● What this task involves
Pull every line holding the string "story" from the records below.

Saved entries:
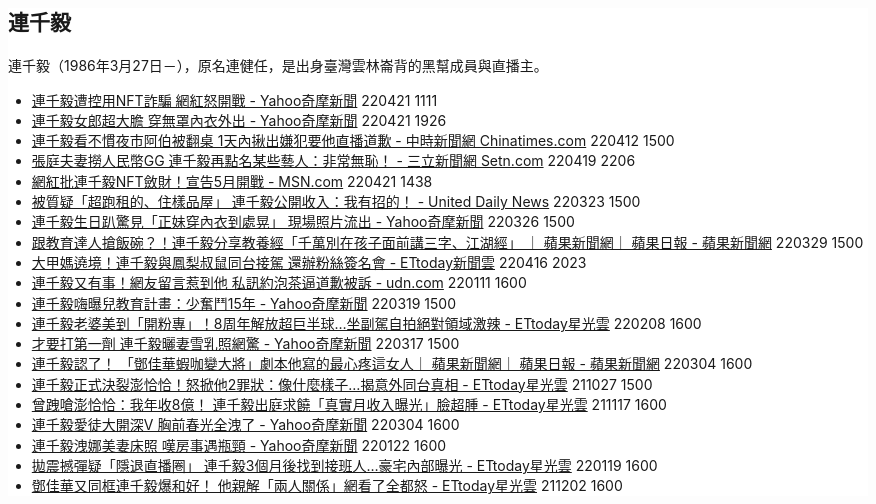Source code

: ## 連千毅

連千毅（1986年3月27日－），原名連健任，是出身臺灣雲林崙背的黑幫成員與直播主。
- [連千毅遭控用NFT詐騙 網紅怒開戰 - Yahoo奇摩新聞](https://tw.news.yahoo.com/%E9%80%A3%E5%8D%83%E6%AF%85%E9%81%AD%E6%8E%A7%E7%94%A8nft%E8%A9%90%E9%A8%99-%E7%B6%B2%E7%B4%85%E6%80%92%E9%96%8B%E6%88%B0-030503996.html "連千毅遭控用NFT詐騙 網紅怒開戰 - Yahoo奇摩新聞") 220421 1111
- [連千毅女郎超大膽 穿無罩內衣外出 - Yahoo奇摩新聞](https://tw.news.yahoo.com/%E9%80%A3%E5%8D%83%E6%AF%85%E5%A5%B3%E9%83%8E%E8%B6%85%E5%A4%A7%E8%86%BD-%E7%A9%BF%E7%84%A1%E7%BD%A9%E5%85%A7%E8%A1%A3%E5%A4%96%E5%87%BA-024906198.html "連千毅女郎超大膽 穿無罩內衣外出 - Yahoo奇摩新聞") 220421 1926
- [連千毅看不慣夜市阿伯被翻桌 1天內揪出嫌犯要他直播道歉 - 中時新聞網 Chinatimes.com](https://www.chinatimes.com/realtimenews/20220412005610-260404 "連千毅看不慣夜市阿伯被翻桌 1天內揪出嫌犯要他直播道歉 - 中時新聞網 Chinatimes.com") 220412 1500
- [張庭夫妻撈人民幣GG 連千毅再點名某些藝人：非常無恥！ - 三立新聞網 Setn.com](https://www.setn.com/News.aspx?NewsID=1102609 "張庭夫妻撈人民幣GG 連千毅再點名某些藝人：非常無恥！ - 三立新聞網 Setn.com") 220419 2206
- [網紅批連千毅NFT斂財！宣告5月開戰 - MSN.com](https://www.msn.com/zh-tw/entertainment/news/%E7%B6%B2%E7%B4%85%E6%89%B9%E9%80%A3%E5%8D%83%E6%AF%85nft%E6%96%82%E8%B2%A1-%E5%AE%A3%E5%91%8A5%E6%9C%88%E9%96%8B%E6%88%B0/ar-AAWr5ki?li=BBqiNIf "網紅批連千毅NFT斂財！宣告5月開戰 - MSN.com") 220421 1438
- [被質疑「超跑租的、住樣品屋」 連千毅公開收入：我有招的！ - United Daily News](https://stars.udn.com/star/story/120661/6186668 "被質疑「超跑租的、住樣品屋」 連千毅公開收入：我有招的！ - United Daily News") 220323 1500
- [連千毅生日趴驚見「正妹穿內衣到處晃」 現場照片流出 - Yahoo奇摩新聞](https://tw.news.yahoo.com/%E9%80%A3%E5%8D%83%E6%AF%85%E7%94%9F%E6%97%A5%E8%B6%B4%E9%A9%9A%E8%A6%8B-%E6%AD%A3%E5%A6%B9%E7%A9%BF%E5%85%A7%E8%A1%A3%E5%88%B0%E8%99%95%E6%99%83-%E7%8F%BE%E5%A0%B4%E7%85%A7%E7%89%87%E6%B5%81%E5%87%BA-061500516.html "連千毅生日趴驚見「正妹穿內衣到處晃」 現場照片流出 - Yahoo奇摩新聞") 220326 1500
- [跟教育達人搶飯碗？！連千毅分享教養經「千萬別在孩子面前講三字、江湖經」 ｜ 蘋果新聞網｜ 蘋果日報 - 蘋果新聞網](https://tw.appledaily.com/life/20220329/IVNQ6AWR6REVVPKI3EUJV7FOKY/ "跟教育達人搶飯碗？！連千毅分享教養經「千萬別在孩子面前講三字、江湖經」 ｜ 蘋果新聞網｜ 蘋果日報 - 蘋果新聞網") 220329 1500
- [大甲媽遶境！連千毅與鳳梨叔鼠同台接駕 還辦粉絲簽名會 - ETtoday新聞雲](https://www.ettoday.net/news/20220416/2231324.htm "大甲媽遶境！連千毅與鳳梨叔鼠同台接駕 還辦粉絲簽名會 - ETtoday新聞雲") 220416 2023
- [連千毅又有事！網友留言惹到他 私訊約泡茶逼道歉被訴 - udn.com](https://udn.com/news/story/7321/6024797 "連千毅又有事！網友留言惹到他 私訊約泡茶逼道歉被訴 - udn.com") 220111 1600
- [連千毅嗨曝兒教育計畫：少奮鬥15年 - Yahoo奇摩新聞](https://tw.news.yahoo.com/%E9%80%A3%E5%8D%83%E6%AF%85%E5%97%A8%E6%9B%9D%E5%85%92%E6%95%99%E8%82%B2%E8%A8%88%E7%95%AB-%E5%B0%91%E5%A5%AE%E9%AC%A515%E5%B9%B4-083503185.html "連千毅嗨曝兒教育計畫：少奮鬥15年 - Yahoo奇摩新聞") 220319 1500
- [連千毅老婆美到「開粉專」！8周年解放超巨半球…坐副駕自拍絕對領域激辣 - ETtoday星光雲](https://star.ettoday.net/news/2184571 "連千毅老婆美到「開粉專」！8周年解放超巨半球…坐副駕自拍絕對領域激辣 - ETtoday星光雲") 220208 1600
- [才要打第一劑 連千毅曬妻雪乳照網驚 - Yahoo奇摩新聞](https://tw.news.yahoo.com/%E6%89%8D%E8%A6%81%E6%89%93%E7%AC%AC-%E5%8A%91-%E9%80%A3%E5%8D%83%E6%AF%85%E6%9B%AC%E5%A6%BB%E9%9B%AA%E4%B9%B3%E7%85%A7%E7%B6%B2%E9%A9%9A-153502480.html "才要打第一劑 連千毅曬妻雪乳照網驚 - Yahoo奇摩新聞") 220317 1500
- [連千毅認了！ 「鄧佳華蝦咖變大將」劇本他寫的最心疼這女人｜ 蘋果新聞網｜ 蘋果日報 - 蘋果新聞網](https://tw.appledaily.com/local/20220304/MWY5RYB3DZAVLD6LIB3QZ4UHYA/ "連千毅認了！ 「鄧佳華蝦咖變大將」劇本他寫的最心疼這女人｜ 蘋果新聞網｜ 蘋果日報 - 蘋果新聞網") 220304 1600
- [連千毅正式決裂澎恰恰！怒掀他2罪狀：像什麼樣子…揭意外同台真相 - ETtoday星光雲](https://star.ettoday.net/news/2110313 "連千毅正式決裂澎恰恰！怒掀他2罪狀：像什麼樣子…揭意外同台真相 - ETtoday星光雲") 211027 1500
- [曾跩嗆澎恰恰：我年收8億！ 連千毅出庭求饒「真實月收入曝光」臉超腫 - ETtoday星光雲](https://star.ettoday.net/news/2125696 "曾跩嗆澎恰恰：我年收8億！ 連千毅出庭求饒「真實月收入曝光」臉超腫 - ETtoday星光雲") 211117 1600
- [連千毅愛徒大開深V 胸前春光全洩了 - Yahoo奇摩新聞](https://tw.news.yahoo.com/%E9%80%A3%E5%8D%83%E6%AF%85%E6%84%9B%E5%BE%92%E5%A4%A7%E9%96%8B%E6%B7%B1v-%E8%83%B8%E5%89%8D%E6%98%A5%E5%85%89%E5%85%A8%E6%B4%A9%E4%BA%86-144004170.html "連千毅愛徒大開深V 胸前春光全洩了 - Yahoo奇摩新聞") 220304 1600
- [連千毅洩娜美妻床照 嘆房事遇瓶頸 - Yahoo奇摩新聞](https://tw.news.yahoo.com/%E9%80%A3%E5%8D%83%E6%AF%85%E6%B4%A9%E5%A8%9C%E7%BE%8E%E5%A6%BB%E5%BA%8A%E7%85%A7-%E5%98%86%E6%88%BF%E4%BA%8B%E9%81%87%E7%93%B6%E9%A0%B8-015816041.html "連千毅洩娜美妻床照 嘆房事遇瓶頸 - Yahoo奇摩新聞") 220122 1600
- [拋震撼彈疑「隱退直播圈」 連千毅3個月後找到接班人…豪宅內部曝光 - ETtoday星光雲](https://star.ettoday.net/news/2173251 "拋震撼彈疑「隱退直播圈」 連千毅3個月後找到接班人…豪宅內部曝光 - ETtoday星光雲") 220119 1600
- [鄧佳華又同框連千毅爆和好！ 他親解「兩人關係」網看了全都怒 - ETtoday星光雲](https://star.ettoday.net/news/2136704 "鄧佳華又同框連千毅爆和好！ 他親解「兩人關係」網看了全都怒 - ETtoday星光雲") 211202 1600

● Solution for this task
- [被質疑「超跑租的、住樣品屋」 連千毅公開收入：我有招的！ - United Daily News](https://stars.udn.com/star/story/120661/6186668 "被質疑「超跑租的、住樣品屋」 連千毅公開收入：我有招的！ - United Daily News") 220323 1500
- [連千毅又有事！網友留言惹到他 私訊約泡茶逼道歉被訴 - udn.com](https://udn.com/news/story/7321/6024797 "連千毅又有事！網友留言惹到他 私訊約泡茶逼道歉被訴 - udn.com") 220111 1600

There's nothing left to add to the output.